We isolated the patient and administered 800 mg (10 mg/kg) acyclovir intravenously three times daily. A day after admission, his headache, fever, and myalgia had improved. Follow-up CXR was also normal, without pneumonic infiltration. On hospitalization day 10, we performed follow-up spinal tap. CSF analyses showed normal opening pressure of 14 cm H2O, 0/µL RBC, 53/µL WBC (PMNs 0%, lymphocytes 95%, and other 5%), 35.9 mg/dL protein, and 61 mg/dL glucose. CSF PCR test was negative for VZV and other pathogens, including SARS-CoV-2. We performed serial SARS-CoV-2 PCR tests of the upper respiratory tract every 3 days during admission; they were consistently positive. However, after his symptoms entirely resolved, it was considered not transmittable, and he was discharged without any complications. Fig. 1 describes the clinical course briefly.
We reported the case of an immunocompetent patient who had concomitant breakthrough COVID-19 with VZV meningitis. CSF PCR revealed VZV co-infection without neuroinvasion of SARS-CoV-2.

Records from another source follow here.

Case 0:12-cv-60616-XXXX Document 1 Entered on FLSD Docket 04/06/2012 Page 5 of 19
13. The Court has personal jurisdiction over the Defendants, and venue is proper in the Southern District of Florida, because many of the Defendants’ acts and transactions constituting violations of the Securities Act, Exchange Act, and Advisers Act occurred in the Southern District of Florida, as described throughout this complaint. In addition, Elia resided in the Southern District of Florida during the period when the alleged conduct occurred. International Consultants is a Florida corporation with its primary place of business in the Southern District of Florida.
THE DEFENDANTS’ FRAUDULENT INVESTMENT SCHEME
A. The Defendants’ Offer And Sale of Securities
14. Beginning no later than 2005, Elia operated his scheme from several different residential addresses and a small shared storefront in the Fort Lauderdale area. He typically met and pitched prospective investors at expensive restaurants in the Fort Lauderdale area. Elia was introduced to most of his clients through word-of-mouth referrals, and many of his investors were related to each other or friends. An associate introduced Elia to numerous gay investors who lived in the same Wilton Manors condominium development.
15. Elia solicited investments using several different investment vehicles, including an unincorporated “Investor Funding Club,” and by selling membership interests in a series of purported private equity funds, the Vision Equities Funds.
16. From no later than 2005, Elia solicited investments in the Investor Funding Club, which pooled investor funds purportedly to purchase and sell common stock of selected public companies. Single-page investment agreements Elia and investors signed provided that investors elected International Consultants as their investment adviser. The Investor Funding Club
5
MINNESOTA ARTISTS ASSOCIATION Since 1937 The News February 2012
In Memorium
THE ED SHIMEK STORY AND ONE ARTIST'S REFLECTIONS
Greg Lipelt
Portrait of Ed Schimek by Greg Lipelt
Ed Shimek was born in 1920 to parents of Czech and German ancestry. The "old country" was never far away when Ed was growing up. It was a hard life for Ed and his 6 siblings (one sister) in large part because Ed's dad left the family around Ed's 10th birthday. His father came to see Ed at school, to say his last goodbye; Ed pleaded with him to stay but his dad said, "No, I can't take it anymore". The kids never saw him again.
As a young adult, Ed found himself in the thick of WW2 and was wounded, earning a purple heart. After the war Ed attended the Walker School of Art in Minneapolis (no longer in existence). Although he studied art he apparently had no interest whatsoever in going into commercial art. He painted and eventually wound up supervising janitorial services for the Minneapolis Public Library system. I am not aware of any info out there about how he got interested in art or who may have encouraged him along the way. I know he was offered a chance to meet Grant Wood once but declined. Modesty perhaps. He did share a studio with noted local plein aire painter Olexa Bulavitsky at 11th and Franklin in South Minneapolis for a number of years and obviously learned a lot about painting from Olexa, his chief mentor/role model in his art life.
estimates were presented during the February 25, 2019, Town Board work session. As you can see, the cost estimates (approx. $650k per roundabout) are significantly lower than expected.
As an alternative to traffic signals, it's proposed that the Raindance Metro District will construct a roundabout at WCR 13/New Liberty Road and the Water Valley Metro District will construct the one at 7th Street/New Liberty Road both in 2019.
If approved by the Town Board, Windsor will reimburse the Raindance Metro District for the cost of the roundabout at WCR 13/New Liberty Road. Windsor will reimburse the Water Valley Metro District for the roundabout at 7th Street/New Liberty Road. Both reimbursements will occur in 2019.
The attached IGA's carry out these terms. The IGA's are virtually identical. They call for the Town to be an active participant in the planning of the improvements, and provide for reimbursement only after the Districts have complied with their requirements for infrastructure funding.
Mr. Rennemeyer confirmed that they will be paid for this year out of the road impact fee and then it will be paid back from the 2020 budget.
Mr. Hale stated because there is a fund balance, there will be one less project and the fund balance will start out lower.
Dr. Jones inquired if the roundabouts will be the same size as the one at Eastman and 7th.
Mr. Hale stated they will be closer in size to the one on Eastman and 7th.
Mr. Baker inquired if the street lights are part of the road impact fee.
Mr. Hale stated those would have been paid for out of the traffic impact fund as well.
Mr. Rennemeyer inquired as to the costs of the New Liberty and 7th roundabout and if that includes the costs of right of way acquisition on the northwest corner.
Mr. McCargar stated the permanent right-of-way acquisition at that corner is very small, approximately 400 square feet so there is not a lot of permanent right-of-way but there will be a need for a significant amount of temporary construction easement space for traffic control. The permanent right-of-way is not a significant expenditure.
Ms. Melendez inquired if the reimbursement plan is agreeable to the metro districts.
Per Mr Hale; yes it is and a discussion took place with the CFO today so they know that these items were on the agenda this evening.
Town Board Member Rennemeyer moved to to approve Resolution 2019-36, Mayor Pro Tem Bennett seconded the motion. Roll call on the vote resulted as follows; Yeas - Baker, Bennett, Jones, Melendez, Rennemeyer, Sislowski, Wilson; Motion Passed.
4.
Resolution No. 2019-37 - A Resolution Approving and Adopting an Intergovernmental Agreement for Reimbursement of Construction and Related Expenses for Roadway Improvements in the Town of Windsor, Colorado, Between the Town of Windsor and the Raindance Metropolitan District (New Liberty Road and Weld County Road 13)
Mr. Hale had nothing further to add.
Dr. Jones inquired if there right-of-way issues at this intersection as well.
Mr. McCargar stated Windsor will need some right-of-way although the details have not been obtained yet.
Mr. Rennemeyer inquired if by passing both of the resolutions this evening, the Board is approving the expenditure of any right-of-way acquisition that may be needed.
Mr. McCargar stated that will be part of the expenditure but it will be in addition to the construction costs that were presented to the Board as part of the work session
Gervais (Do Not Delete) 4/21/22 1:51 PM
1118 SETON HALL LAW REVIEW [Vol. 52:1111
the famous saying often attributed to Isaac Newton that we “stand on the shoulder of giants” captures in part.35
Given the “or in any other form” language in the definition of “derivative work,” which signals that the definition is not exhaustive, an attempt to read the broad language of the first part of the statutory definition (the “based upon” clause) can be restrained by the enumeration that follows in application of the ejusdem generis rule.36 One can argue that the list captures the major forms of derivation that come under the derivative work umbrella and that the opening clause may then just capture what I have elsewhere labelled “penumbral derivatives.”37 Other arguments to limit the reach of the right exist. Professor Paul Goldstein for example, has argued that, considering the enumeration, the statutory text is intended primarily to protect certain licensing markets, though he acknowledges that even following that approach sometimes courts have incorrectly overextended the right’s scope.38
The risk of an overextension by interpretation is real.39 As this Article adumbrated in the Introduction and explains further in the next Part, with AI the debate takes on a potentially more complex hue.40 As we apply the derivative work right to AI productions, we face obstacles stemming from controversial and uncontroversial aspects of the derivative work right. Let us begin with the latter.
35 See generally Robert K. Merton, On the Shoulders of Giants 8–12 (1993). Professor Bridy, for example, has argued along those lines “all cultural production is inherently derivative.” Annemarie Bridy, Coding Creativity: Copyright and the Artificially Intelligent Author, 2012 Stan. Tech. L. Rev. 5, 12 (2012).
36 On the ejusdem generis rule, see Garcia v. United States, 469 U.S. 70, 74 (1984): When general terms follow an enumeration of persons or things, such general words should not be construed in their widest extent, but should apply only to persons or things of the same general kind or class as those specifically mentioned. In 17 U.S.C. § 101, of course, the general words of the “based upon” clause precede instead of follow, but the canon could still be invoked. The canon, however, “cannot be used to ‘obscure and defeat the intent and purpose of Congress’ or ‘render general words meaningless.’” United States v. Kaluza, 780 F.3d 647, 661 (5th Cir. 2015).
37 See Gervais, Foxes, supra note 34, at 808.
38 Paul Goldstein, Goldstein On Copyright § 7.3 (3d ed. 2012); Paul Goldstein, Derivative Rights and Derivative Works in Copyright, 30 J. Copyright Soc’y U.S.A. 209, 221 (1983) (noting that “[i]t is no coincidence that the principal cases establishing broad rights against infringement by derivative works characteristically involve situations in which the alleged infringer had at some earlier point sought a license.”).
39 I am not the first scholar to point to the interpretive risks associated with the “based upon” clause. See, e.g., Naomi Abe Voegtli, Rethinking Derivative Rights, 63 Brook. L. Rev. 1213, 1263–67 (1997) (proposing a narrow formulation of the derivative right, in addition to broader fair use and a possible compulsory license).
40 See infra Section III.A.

There are several reports that VZV infection can occur during SARS-CoV-2 infection.134 VZV infection or reactivation is known to be associated with hyper-inflammatory status and immune dysregulation linked to COVID-19.18 SARS-CoV-2 impairs the function of CD4+ T cells and promotes excessive activation and subsequent exhaustion of CD8+ T cells.19 As T cell-mediated immunity is crucial to prevent VZV infection, SARS-CoV-2 infection could be promote VZV infection.189
BNT162b2 mRNA SARS-CoV-2 vaccination is also known to increase the risk of VZV infection by different mechanisms.567 After vaccination, the cellular immune response is activated, especially CD8+ and CD4+ T cells.567 Despite increased immune response, expression of toll-like receptors is decreased by the mRNA vaccine; this may contribute to vulnerability to VZV infection due to impaired antigen expression.56 However, the immune response in COVID-19 breakthrough cases and difference with non-vaccinated patients are not well understood.
In addition, there are several reports suggesting that incidence of VZV infection has been increasing after COVID-19 pandemic.2 Though the definite mechanism of this phenomenon is not well understood, it may be related to decreased exposure to viral infections. In COVID-19 pandemic, nonpharmaceutical interventions, such as wearing facial masks, hand hygiene, and social-distancing, reduced incidence of respiratory viral infections.11 The decreased exposure to virus may have resulted in decreased anti-viral immunity, and increased innate viral reactivation such as VZV. Further studies evaluating anti-viral immunity is needed to establish increased VZV infections during COVID-19 pandemic.
To our knowledge, this is the first reported case of SARS-CoV-2 breakthrough infection that potentially resulted in VZV meningitis in an immunocompetent patient. Further research should be conducted to reveal the inflammatory mechanism of VZV co-infection with SARS-CoV-2 breakthrough infection.
We reported a rare case of VZV meningitis in breakthrough COVID-19. Because VZV infection can occur even in breakthrough COVID-19, we should be aware of the concomitant VZV infection in COVID-19 patients.